Desmancho-me, ligeirinho, quando ouço do outro lado da telinha:

- Vovô! Onde tu tás neném?/ Eu vim te procurar...

Claro que estou falando do afamado João Vicente (o baião é de Luís Bandeira), que se ainda não desenvolveu os ardis dos espécimes adultos da nossa tão pouco cordata espécie – “a vida do homem consiste na milícia contra a malícia do homem”, Baltazar Gracián y Morales -, já sabe como deixar esse velho escrevinhador sem palavras, engasgado com os próprios silêncios.

Se deixar, ele prossegue: “Neném, neném, neném, o que aconteceu/ Com todos te querendo, tu vem ficar mais eu...” (Pinto do acordeon). 

Ah, gente, como eu gosto dessas nordestinices que meu proprietário mais velho já teima em usar! Por exemplo: “gota serena” - assim “como bexiga lixa da Arapiraca” - já faz parte do seu repertório de expressões regionais nossas, que ele trata de espalhar em São Paulo, na escola e por onde passa. É mais ou menos o seguinte: ao tempo que enriquece o seu vocabulário, já vai se fazendo doutor no dialeto desse lado ensolarado do país.

Imagino que ele haverá de enfrentar algum preconceito, mais adiante, e até iniciar uma nova peleja entre Nordestinices x Cretinices, com alguma personagem semelhante a Angela Landim, diretora do Flamengo e esposa do presidente do clube - o que para o caso não há de ter grande importância –, como se viu na semana que passou.

O fato é que a madame resolveu protestar contra o resultado das urnas do domingo passado, afirmando, em defesa do seu candidato derrotado no voto: “Ganhamos onde se produz, perdemos onde se passa férias”.

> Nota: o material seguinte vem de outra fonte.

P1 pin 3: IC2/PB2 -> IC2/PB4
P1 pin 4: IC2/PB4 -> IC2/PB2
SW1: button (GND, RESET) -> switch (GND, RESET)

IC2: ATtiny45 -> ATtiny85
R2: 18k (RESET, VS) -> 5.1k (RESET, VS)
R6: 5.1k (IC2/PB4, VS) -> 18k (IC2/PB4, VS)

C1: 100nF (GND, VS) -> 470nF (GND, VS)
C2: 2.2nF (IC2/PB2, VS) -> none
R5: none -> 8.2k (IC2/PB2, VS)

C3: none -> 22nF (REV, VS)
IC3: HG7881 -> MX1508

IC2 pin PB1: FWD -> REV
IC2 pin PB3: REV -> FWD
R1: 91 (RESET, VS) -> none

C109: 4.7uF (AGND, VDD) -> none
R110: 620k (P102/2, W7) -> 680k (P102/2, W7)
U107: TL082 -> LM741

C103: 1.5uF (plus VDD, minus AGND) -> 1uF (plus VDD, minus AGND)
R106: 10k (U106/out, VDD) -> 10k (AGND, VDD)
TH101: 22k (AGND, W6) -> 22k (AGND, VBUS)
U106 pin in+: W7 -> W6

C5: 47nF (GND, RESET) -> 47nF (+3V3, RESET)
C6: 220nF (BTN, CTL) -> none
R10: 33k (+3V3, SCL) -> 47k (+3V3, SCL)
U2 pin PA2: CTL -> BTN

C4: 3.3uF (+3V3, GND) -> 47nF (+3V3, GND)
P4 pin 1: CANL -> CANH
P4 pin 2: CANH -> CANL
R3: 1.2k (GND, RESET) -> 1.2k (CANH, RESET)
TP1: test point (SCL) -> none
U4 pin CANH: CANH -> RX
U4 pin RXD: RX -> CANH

Há de se dizer: é impossível ser infeliz sozinho (a), parafraseando Vinicius de Moraes. Eis uma explicação plausível para a desalegria de Madame Landim, tão encharcada de preconceitos e ignorâncias.

Ela replicou, ressalte-se, a mesma visão de mundinho de uma advogada, Flávia Moraes, do interior de Minas Gerais, o estado/síntese do Brasil - cheio de nordestes, centro-oestes e sudestes em seu território rosiano (e de comidas maravilhosas, se me permitem os tolerantes leitores).

A primitiva xenofobia, que nasceu nos primórdios do homem das cavernas, é algo que infelizmente o Brasil ainda não superou e que se apresenta sempre que uma alma ferida do lado de baixo do nosso mapa resolve se pronunciar em momento de dor, só para confirmar que “o inferno são os outros”.

E há várias formas de esse preconceito – estúpido como todo preconceito - se expressar. Lembro-me que na eleição de 2014, entrevistei o então candidato a presidente Aécio Neves, mineiro com fama de playboy carioca. Indaguei se era verdadeira a notícia de que o Serra ia ser o seu vice.

Ele: “Essa informação já chegou por aqui?”

Eu: “Não sei se o senhor sabe, mas nós já temos televisão, rádio e até internet!”

Morreu o papo, claro.

Isso é ainda muito pouco, evidentemente, em comparação ao que muitos nordestinos têm de encarar, de estupidez e desconfiança, no cotidiano dos estados “onde se produz”. 

Se eu não encho a boca para dizer que sou nordestino, até porque não creio que as pessoas são boas ou más a depender do lugar em que nascem, entendo também que o Nordeste é, sim, mais solar que as outras regiões do país - e o Sol é a fonte de toda energia vital. 

A geografia me deu uma cultura rica demais para lamentá-la e não mergulhar nela. Quanto às nossas dores, não são diferentes daquelas de que os brasileiros em geral padecem. Quando, que fique claro, conseguimos interpretar os versos de Patativa do Assaré, em Nordestinos, sim; nordestinados, não:

Já sabemos muito bem/Onde nasce e de onde vem/ A raiz do grande mal/ Vem da situação crítica/ Desigualdade política/ Econômica e social/ Somente a fraternidade/ Nos traz a felicidade./ Precisamos dar as mãos.

Mas, reparando bem, Madame Landim e sua colega de infortúnios bem que podem justificar-se em seu rancor e desamor com a gente de cá. Afinal, não parece nada bom viver e trabalhar em uma terra que - para elas, ao menos - não serve para se passar férias. O bom da vida, eis a sua involuntária e oportuna revelação, está em outro lugar.

(Só que alguém precisa avisar à madame que quando ela viaja se leva junto.)